By using budget reconciliation as a tool to circumvent the typical 60-vote threshold, Senate Majority Leader Mitch McConnell (R-KY) suggested that he would hold a vote on the measure if he could secure the 50 votes necessary for it to pass the Senate via reconciliation.

That goal may be out of reach now, though.

With Sen. Rand Paul (R-KY) and John McCain (R-AZ) publicly opposing the measure, and with Sen. Susan Collins (R-ME) joining them minutes after the release of a preliminary report from the independent Congressional Budget Office (CBO), Cassidy-Graham appears destined to fail.

The CBO report estimated that, while the measure—if passed—would reduce the federal deficit by at least $133 billion, this reduction would come at the expense of millions of Americans either losing health care or being denied access to it. Such coverage losses would be the result of Medicaid cuts, cuts to tax subsidies for people to purchase private insurance, and the repeal of the ACA’s individual mandate.

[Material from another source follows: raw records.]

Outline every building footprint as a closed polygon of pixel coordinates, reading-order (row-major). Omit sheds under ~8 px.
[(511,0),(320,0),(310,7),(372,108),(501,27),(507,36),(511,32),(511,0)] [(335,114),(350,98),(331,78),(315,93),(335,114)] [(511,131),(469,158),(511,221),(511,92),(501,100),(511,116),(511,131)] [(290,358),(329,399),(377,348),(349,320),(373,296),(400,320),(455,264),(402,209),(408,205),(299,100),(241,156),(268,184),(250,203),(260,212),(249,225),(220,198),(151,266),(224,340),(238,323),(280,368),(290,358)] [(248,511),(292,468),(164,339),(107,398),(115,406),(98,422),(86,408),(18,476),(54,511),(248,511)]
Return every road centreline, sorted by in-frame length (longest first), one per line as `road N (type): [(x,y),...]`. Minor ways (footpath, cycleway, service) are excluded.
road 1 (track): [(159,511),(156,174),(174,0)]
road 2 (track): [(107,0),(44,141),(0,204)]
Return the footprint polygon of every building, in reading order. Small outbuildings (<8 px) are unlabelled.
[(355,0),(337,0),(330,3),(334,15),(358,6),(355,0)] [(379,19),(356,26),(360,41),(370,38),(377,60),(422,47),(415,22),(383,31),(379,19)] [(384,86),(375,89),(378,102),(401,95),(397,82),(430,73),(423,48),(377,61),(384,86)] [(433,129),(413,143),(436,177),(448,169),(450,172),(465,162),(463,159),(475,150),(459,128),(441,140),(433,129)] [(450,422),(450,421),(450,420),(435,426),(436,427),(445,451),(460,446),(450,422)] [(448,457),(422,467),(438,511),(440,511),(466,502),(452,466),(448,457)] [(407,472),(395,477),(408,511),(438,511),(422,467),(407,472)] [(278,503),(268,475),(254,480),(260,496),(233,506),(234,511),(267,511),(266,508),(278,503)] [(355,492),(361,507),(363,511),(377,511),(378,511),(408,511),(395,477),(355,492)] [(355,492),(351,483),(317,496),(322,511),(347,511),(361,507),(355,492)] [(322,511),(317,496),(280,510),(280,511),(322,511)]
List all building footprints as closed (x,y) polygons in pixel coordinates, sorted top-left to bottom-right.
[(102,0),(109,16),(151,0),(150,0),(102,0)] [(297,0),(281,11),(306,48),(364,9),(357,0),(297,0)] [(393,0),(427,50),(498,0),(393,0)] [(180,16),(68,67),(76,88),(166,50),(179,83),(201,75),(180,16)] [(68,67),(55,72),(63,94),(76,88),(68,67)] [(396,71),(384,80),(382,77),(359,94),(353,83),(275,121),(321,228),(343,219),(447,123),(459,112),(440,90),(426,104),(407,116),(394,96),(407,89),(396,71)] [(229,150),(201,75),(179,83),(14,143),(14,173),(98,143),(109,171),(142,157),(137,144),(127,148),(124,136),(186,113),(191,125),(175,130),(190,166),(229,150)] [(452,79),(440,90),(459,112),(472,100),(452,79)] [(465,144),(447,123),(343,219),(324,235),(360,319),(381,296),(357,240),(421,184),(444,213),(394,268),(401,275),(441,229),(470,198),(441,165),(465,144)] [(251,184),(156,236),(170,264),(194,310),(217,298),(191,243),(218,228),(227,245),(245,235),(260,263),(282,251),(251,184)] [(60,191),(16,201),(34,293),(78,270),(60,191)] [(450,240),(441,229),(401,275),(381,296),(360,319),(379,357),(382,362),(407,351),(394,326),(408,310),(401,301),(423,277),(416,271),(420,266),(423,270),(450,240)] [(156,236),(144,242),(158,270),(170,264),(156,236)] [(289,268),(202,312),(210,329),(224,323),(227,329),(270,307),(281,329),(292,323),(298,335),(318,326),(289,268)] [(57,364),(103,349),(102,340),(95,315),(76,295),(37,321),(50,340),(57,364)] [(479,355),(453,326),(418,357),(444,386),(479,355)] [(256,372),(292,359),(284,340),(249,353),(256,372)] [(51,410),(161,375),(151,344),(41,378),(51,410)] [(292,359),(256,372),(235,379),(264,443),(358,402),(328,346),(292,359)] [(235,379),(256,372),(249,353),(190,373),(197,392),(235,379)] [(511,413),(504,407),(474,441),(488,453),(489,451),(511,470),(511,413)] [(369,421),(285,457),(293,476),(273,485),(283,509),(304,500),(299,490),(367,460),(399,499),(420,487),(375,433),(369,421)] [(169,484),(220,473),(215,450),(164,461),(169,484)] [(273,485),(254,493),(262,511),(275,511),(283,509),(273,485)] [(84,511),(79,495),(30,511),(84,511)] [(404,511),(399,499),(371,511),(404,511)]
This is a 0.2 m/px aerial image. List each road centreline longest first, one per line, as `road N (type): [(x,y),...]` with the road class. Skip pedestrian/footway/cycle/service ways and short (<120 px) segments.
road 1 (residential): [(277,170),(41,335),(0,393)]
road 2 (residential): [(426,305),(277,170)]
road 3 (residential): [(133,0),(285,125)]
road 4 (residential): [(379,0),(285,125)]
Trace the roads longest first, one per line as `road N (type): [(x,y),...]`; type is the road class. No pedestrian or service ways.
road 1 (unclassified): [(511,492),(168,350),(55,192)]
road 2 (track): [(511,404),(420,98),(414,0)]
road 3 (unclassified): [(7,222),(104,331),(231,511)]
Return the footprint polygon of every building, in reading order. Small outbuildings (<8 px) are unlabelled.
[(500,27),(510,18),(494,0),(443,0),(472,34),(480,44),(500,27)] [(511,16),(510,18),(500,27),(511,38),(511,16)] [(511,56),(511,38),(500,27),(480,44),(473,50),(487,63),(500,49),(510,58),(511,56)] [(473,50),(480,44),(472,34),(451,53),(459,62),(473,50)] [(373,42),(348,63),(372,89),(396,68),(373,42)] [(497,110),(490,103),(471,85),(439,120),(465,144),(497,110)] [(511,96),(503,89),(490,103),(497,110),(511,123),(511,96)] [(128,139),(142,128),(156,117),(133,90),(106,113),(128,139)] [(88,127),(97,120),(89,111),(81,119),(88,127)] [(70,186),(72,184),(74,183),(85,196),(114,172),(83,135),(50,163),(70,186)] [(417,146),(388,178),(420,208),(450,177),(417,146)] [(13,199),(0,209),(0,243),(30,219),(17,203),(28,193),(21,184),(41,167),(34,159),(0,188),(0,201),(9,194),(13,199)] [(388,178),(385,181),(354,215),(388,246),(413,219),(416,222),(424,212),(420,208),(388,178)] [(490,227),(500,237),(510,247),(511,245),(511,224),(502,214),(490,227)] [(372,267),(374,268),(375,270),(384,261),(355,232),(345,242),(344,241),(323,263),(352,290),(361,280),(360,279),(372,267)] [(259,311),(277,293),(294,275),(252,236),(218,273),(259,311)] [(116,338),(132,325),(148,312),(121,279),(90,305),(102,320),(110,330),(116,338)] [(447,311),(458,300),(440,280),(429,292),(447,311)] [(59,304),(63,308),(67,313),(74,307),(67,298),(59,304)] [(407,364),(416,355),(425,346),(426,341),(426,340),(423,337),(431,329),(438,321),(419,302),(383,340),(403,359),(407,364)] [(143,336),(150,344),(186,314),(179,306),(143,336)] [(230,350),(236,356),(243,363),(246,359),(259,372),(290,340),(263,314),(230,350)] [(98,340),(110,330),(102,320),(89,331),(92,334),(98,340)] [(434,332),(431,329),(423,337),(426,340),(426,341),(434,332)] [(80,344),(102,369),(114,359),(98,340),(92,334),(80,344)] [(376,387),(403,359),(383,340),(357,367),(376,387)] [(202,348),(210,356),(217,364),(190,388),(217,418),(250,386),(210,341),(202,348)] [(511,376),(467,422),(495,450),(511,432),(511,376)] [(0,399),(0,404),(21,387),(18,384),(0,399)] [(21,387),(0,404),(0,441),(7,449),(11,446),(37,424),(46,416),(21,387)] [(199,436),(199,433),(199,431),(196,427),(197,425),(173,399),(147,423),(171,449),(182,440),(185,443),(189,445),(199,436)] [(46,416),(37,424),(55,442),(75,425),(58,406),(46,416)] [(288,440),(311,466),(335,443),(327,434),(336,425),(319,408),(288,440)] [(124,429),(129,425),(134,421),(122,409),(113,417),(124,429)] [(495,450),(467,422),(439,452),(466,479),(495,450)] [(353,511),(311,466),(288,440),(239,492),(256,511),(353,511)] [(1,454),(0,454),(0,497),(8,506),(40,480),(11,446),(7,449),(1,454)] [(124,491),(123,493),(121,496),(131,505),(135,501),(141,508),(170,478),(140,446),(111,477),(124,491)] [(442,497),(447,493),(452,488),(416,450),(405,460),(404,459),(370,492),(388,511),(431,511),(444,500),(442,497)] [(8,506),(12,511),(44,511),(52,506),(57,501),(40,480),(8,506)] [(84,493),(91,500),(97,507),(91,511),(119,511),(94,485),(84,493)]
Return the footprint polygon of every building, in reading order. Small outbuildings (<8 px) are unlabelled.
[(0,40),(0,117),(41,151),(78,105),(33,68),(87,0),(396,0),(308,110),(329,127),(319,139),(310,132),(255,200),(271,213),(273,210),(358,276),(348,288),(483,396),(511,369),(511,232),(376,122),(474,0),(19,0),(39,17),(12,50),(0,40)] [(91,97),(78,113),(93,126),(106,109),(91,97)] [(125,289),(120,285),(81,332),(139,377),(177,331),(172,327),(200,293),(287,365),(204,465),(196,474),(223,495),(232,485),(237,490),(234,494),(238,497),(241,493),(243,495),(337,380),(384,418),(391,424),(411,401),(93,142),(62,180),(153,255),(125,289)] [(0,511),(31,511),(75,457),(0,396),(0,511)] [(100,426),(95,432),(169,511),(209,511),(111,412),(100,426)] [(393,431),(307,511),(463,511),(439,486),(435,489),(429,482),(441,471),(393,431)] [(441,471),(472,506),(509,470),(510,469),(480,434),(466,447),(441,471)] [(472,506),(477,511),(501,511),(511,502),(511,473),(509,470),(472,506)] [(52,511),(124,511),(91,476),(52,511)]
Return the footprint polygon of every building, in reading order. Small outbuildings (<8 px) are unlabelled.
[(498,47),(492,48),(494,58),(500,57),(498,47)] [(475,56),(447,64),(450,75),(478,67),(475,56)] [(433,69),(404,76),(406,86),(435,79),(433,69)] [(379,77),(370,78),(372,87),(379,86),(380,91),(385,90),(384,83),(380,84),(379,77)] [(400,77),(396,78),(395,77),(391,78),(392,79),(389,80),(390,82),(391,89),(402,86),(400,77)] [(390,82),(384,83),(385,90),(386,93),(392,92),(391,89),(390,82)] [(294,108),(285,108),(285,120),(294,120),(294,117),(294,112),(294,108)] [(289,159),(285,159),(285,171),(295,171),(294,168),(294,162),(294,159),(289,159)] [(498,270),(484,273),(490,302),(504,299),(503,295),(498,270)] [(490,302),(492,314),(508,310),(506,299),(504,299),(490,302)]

Should the vote still take place, however, it must pass both the Senate and the House of Representative by this Saturday, Sept. 30, to make use of the reconciliation process. Since Fiscal Year 2018 begins on Oct. 1, any attempt to pass a health care bill after Sept. 1 would require at least 60 votes—that is, it would need support from Democrats under a bipartisan effort, something many Republicans are hoping to avoid.

Letter carriers and the Federal Employees Health Benefit Program (FEHBP) would not be immune to the consequences of repeal. Here are four reasons why:

  1. The bill would take insurance away from millions of Americans, making premiums rise nationwide to recoup the cost of providing uncompensated health care (FEHBP, too).
  2. The bill would waive insurance regulations, allowing health exchanges to collapse, weakening protections for those with pre-existing conditions and exposing FEHBP to similar disastrous consequences in the near future.
  3. Corporations and the wealthy would get tax breaks through federal funds meant to pay for the ACA.
  4. The “employer mandate,” requiring USPS to provide health care for city carrier assistants (CCAs) and others, would be repealed. Although CCA coverage would still be guaranteed by our contract, without the mandate, USPS might try to drop CCA coverage in future rounds of bargaining.

NALC members are encouraged to tell their senators to oppose Cassidy-Graham—the Senate’s last-ditch effort to dismantle the ACA.